*DIRECTIONS FOR THIS TASK:*
Quote the passage about Indian ministers and Washington word for word, between "Chidambaram, on the" and "dealings with Washington.", inclusive.

═════ EXTRACT ═════

On one occasion, an external affairs minister reversed his foreign secretary’s strict insistence on reciprocity and went to the PMO to make sure that a visiting US secretary of state will meet the prime minister after the Indian ambassador in Washington — who favoured such a meeting — cleverly let it be known to the minister that there is no hope of his meeting George W. Bush during his next visit to America if the secretary of state was confined to the external affairs minister during that trip and was not allowed access to the prime ministerial residence on 7 Race Course Road.
 
Chidambaram, on the other hand, was not obsessed, even for a minute, with being photographed with Barack Obama. But then Chidambaram is not Anand Sharma, Ghulam Nabi Azad or Jaipal Reddy, and it may be too much to assume that the way the home minister conducted himself last week was synonymous with the Indian political class having acquired maturity in its dealings with Washington.

═════ ENTRIES SUPPLIED ═════

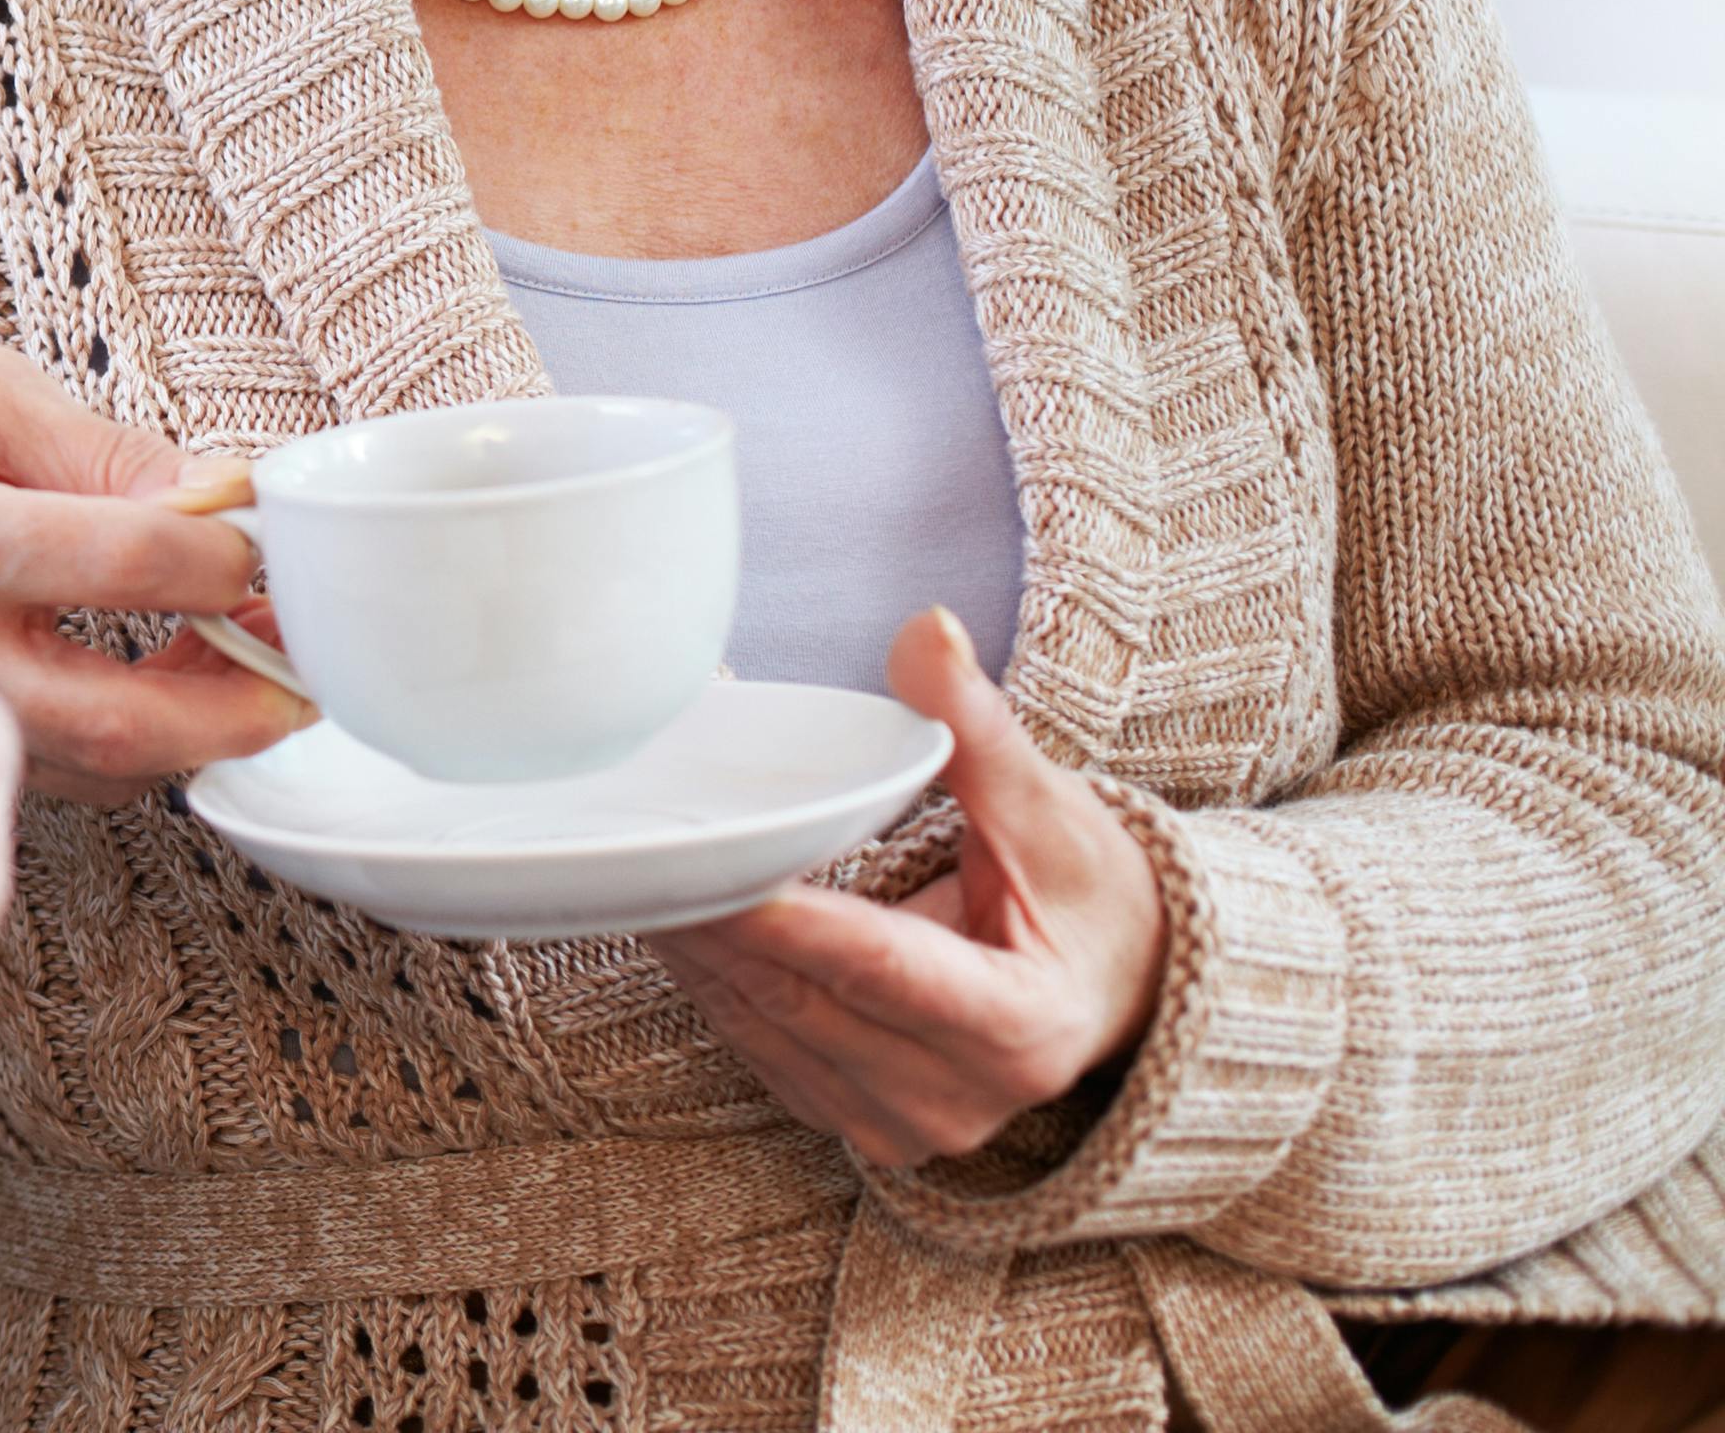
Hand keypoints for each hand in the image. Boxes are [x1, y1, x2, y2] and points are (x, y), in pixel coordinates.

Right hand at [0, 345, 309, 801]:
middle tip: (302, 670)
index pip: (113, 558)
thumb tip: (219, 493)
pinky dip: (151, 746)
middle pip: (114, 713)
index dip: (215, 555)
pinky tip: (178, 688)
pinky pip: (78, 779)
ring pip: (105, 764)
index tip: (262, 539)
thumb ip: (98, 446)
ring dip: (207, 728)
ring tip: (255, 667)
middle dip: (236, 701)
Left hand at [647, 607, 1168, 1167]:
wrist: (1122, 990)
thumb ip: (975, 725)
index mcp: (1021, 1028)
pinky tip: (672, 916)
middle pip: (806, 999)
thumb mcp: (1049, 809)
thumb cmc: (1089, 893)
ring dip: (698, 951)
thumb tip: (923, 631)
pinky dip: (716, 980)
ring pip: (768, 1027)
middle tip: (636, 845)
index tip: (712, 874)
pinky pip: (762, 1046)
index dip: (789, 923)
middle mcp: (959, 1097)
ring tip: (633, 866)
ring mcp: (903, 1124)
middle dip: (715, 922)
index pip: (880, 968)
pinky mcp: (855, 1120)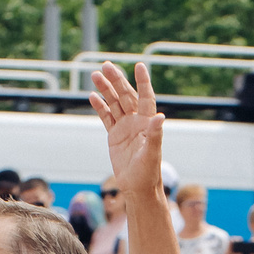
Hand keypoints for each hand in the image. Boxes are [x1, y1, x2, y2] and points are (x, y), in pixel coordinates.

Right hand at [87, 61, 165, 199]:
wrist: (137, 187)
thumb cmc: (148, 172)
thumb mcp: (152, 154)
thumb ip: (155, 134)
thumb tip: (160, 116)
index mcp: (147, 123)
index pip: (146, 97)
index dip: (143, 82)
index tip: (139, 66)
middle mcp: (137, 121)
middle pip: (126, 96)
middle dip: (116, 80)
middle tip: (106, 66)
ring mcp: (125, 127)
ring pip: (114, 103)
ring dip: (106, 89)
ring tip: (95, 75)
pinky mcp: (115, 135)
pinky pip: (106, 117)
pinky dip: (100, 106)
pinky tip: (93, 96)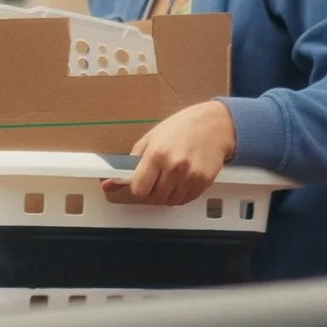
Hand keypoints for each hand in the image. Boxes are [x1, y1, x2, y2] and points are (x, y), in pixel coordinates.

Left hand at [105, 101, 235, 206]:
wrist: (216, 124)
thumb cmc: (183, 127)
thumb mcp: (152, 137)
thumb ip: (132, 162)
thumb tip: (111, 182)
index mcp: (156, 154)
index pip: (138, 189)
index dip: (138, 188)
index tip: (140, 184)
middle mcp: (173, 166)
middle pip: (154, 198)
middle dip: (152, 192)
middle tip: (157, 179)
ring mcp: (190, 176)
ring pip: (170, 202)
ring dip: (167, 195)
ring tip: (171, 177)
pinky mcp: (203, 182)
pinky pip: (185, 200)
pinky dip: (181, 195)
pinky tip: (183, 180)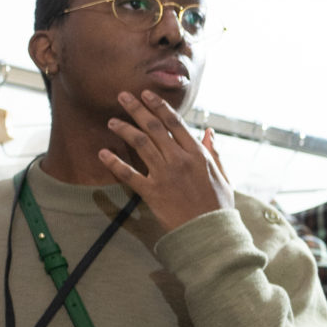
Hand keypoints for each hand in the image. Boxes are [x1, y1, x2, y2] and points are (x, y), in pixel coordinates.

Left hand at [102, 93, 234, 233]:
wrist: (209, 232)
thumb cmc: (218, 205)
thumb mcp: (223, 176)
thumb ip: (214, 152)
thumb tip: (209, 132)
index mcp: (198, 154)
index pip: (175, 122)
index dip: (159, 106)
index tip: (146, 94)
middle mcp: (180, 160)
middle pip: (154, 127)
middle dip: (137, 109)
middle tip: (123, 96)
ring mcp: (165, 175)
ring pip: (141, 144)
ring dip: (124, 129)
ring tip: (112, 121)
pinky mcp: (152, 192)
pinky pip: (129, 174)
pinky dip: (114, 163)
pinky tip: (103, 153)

═════
═════ ENTRIES SUPPLIED ═════

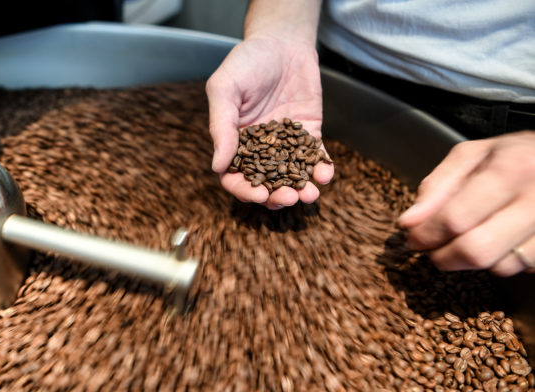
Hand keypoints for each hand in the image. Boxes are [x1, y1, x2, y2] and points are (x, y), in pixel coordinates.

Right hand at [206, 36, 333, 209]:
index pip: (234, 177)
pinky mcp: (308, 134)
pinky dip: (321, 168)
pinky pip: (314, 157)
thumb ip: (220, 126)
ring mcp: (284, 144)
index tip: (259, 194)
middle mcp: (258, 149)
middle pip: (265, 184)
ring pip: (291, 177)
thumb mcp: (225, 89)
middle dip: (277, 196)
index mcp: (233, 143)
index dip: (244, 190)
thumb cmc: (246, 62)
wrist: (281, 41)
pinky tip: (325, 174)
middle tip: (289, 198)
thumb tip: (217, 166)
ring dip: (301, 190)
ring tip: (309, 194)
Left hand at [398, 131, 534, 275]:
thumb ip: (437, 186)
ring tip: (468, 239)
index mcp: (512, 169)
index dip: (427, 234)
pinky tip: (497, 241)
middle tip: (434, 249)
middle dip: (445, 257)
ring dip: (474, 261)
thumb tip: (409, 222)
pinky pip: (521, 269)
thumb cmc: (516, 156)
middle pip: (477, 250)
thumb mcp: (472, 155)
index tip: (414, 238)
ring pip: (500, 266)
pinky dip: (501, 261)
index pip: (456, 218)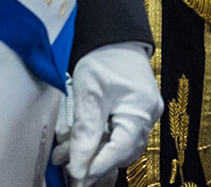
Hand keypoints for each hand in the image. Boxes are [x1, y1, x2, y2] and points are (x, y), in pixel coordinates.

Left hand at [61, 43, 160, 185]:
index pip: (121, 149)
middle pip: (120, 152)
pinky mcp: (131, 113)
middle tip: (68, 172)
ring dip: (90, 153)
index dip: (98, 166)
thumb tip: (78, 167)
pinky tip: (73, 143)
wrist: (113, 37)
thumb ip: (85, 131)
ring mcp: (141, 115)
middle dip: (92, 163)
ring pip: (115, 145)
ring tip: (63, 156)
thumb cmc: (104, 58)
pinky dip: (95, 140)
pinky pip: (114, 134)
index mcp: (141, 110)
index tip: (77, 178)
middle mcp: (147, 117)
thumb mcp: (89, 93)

═════

*ANSWER SPACE:*
Chidambaram, on the other hand, was not obsessed, even for a minute, with being photographed with Barack Obama. But then Chidambaram is not Anand Sharma, Ghulam Nabi Azad or Jaipal Reddy, and it may be too much to assume that the way the home minister conducted himself last week was synonymous with the Indian political class having acquired maturity in its dealings with Washington.